Pada tahun 2023, pemerintah menerbitkan Peraturan Menteri Perdagangan No 36 yang memuat kebijakan dan regulasi terkait impor di Indonesia. Salah satu poin yang menuai perdebatan adalah terkait impor tekstil dan produk tekstil (TPT) batik untuk keperluan instansi atau lembaga kementerian serta kepentingan umum. Direktur Impor Ditjen Perdagangan Luar Negeri Kemendag, Arif Sulisty, menegaskan bahwa pemberian izin terkait impor TPT batik akan dilakukan dengan sangat selektif. Alasannya, Indonesia sebagai negara kaya akan batik perlu mempertimbangkan agar pasar batik lokal tidak tergusur oleh produk impor dari luar negeri.

Menurut Arif, meskipun aturan terkait impor batik untuk pelaku usaha dan instansi pemerintah sudah ada dalam regulasi sebelumnya, Kemendag belum pernah menerbitkan izin impor tersebut. Pernyataan ini menimbulkan respons beragam dari berbagai pihak.

Ketua Umum Asosiasi Pertekstilan Indonesia (API), Jemmy Kartiwa Sastraatmaja, menyuarakan kekhawatiran terhadap nasib para pengrajin batik, terutama industri kecil menengah (IKM). Keputusan untuk memperbolehkan impor batik untuk keperluan instansi dinilai dapat membuka peluang masuknya batik impor, yang berpotensi merugikan para pengrajin batik lokal.

Sementara itu, Direktur Eksekutif Center of Reform on Economic (CORE), Mohammad Faisal, mengkritik kebijakan tersebut. Baginya, pemerintah seharusnya mendukung akses pasar bagi produsen dalam negeri, terutama di tengah penurunan permintaan ekspor tekstil dalam negeri. Faisal berpendapat bahwa fokus seharusnya lebih kepada pasar dalam negeri untuk mendukung sektor bisnis lokal.

Tentu, kebijakan ini memunculkan pertanyaan terkait keseimbangan antara melindungi industri batik lokal dan memperluas akses pasar bagi produsen dalam negeri. Namun, poin pentingnya adalah bagaimana pemerintah dapat mengatur impor batik sedemikian rupa sehingga tidak merugikan industri batik lokal, sambil tetap memberikan dukungan untuk pertumbuhan sektor tekstil dalam negeri.

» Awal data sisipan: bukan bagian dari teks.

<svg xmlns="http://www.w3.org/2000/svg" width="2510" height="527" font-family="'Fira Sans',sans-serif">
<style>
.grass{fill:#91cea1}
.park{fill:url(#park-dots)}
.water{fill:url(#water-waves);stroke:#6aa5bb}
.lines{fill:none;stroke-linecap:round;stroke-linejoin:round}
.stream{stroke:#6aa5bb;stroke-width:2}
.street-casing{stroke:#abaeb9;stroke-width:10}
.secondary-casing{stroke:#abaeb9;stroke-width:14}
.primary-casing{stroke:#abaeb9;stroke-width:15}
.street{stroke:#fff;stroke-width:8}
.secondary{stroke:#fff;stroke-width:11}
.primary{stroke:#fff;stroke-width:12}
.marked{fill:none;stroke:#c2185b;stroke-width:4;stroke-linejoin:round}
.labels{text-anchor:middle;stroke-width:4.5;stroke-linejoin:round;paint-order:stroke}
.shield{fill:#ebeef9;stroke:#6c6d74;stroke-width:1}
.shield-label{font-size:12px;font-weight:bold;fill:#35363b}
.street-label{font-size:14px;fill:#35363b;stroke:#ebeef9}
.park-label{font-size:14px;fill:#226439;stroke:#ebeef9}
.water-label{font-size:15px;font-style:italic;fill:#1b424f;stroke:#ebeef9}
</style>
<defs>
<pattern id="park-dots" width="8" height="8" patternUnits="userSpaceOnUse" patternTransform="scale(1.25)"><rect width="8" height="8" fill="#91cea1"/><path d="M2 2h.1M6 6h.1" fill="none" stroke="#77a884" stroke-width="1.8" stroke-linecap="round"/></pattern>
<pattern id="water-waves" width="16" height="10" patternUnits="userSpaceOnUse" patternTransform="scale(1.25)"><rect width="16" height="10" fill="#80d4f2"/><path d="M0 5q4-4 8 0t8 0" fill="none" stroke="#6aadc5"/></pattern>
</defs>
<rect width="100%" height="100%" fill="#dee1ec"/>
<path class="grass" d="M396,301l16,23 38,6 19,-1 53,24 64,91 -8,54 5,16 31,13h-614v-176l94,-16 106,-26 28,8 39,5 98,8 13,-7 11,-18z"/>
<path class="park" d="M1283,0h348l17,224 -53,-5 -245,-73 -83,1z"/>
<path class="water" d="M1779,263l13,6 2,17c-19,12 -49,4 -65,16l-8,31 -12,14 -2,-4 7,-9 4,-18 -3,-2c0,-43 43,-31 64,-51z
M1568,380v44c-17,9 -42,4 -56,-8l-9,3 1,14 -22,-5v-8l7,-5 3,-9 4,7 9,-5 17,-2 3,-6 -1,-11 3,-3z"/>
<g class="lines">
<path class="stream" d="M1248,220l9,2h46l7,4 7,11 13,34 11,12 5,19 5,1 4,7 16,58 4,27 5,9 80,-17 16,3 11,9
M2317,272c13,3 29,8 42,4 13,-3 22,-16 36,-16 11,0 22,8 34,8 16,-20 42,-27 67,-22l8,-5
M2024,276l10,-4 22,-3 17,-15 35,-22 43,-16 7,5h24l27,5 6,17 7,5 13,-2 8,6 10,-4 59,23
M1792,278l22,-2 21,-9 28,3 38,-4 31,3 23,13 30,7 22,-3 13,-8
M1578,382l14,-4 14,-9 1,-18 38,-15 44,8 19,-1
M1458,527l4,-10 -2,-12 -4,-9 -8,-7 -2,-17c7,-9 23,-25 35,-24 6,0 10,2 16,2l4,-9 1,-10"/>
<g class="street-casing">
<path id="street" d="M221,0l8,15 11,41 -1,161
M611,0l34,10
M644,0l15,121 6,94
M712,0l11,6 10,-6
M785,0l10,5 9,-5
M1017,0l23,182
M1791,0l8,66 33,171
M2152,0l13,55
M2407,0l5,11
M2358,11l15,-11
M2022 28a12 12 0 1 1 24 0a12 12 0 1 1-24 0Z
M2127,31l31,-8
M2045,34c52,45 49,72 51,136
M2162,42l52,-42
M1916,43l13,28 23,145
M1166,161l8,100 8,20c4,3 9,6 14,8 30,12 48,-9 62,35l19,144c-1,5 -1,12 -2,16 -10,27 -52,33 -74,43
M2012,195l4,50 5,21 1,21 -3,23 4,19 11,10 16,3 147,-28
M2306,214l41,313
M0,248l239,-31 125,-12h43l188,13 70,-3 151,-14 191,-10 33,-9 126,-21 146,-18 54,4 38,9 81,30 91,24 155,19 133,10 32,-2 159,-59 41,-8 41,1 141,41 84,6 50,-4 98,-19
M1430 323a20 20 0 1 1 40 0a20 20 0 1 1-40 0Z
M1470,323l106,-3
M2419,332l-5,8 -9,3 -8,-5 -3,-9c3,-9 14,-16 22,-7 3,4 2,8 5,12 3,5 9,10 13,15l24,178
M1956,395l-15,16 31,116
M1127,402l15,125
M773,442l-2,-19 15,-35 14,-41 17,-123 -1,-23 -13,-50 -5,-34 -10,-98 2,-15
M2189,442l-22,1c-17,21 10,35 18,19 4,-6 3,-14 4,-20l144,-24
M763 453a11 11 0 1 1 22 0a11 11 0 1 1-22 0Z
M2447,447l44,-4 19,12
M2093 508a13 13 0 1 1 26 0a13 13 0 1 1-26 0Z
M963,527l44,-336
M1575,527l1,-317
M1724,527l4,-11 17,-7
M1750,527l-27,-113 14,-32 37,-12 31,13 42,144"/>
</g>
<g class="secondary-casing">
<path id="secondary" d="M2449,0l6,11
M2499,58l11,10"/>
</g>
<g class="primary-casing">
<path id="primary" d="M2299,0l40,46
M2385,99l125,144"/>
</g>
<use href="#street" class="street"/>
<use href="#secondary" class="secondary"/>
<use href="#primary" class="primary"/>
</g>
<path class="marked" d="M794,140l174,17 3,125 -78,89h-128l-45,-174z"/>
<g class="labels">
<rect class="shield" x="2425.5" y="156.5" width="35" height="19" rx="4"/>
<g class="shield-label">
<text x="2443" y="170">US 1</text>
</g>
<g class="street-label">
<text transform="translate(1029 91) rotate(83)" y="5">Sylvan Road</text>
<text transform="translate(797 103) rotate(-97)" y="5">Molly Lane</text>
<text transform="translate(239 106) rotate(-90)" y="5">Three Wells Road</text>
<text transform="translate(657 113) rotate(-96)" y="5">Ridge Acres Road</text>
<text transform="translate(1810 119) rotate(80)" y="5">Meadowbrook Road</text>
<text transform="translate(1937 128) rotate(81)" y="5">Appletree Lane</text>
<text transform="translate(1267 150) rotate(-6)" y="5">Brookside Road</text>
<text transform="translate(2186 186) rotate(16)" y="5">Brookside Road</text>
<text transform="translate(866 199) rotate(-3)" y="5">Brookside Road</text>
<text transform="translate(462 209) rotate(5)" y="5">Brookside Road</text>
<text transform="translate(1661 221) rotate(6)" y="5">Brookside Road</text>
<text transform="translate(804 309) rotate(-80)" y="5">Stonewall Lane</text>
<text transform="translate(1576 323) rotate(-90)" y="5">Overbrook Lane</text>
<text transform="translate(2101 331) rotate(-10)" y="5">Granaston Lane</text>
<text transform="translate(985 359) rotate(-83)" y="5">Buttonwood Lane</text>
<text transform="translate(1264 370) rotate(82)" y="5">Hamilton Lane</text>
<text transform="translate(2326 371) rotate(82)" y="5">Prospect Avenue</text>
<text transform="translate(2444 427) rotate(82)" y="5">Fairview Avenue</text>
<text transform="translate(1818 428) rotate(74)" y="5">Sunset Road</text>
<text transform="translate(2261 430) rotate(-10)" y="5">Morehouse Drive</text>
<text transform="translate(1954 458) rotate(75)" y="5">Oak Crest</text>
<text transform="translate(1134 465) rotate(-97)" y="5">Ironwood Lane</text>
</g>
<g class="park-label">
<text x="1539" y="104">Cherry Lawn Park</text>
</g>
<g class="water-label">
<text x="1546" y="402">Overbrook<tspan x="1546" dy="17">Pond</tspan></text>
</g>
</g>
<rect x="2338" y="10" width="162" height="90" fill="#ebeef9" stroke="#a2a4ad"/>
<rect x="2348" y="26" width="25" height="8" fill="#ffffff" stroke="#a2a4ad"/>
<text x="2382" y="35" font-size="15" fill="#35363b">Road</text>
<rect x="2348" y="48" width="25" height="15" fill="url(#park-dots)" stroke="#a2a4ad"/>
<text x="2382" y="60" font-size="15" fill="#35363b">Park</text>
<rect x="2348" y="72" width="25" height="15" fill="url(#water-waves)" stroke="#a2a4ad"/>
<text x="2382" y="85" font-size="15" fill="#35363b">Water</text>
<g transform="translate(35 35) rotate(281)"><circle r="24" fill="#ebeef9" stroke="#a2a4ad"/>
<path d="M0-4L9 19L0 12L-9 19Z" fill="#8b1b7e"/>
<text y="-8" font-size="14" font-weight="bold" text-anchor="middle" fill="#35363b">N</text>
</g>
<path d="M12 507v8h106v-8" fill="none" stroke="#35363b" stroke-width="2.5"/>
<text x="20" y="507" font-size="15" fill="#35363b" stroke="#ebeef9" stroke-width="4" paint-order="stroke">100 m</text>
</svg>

Saat ini, penting bagi pemerintah untuk melibatkan berbagai pihak terkait dalam diskusi terbuka, serta melakukan evaluasi terus menerus terhadap dampak kebijakan impor terhadap industri batik lokal. Dengan demikian, diharapkan kebijakan yang diambil dapat memperkuat sektor tekstil dalam negeri tanpa mengorbankan pengrajin batik lokal.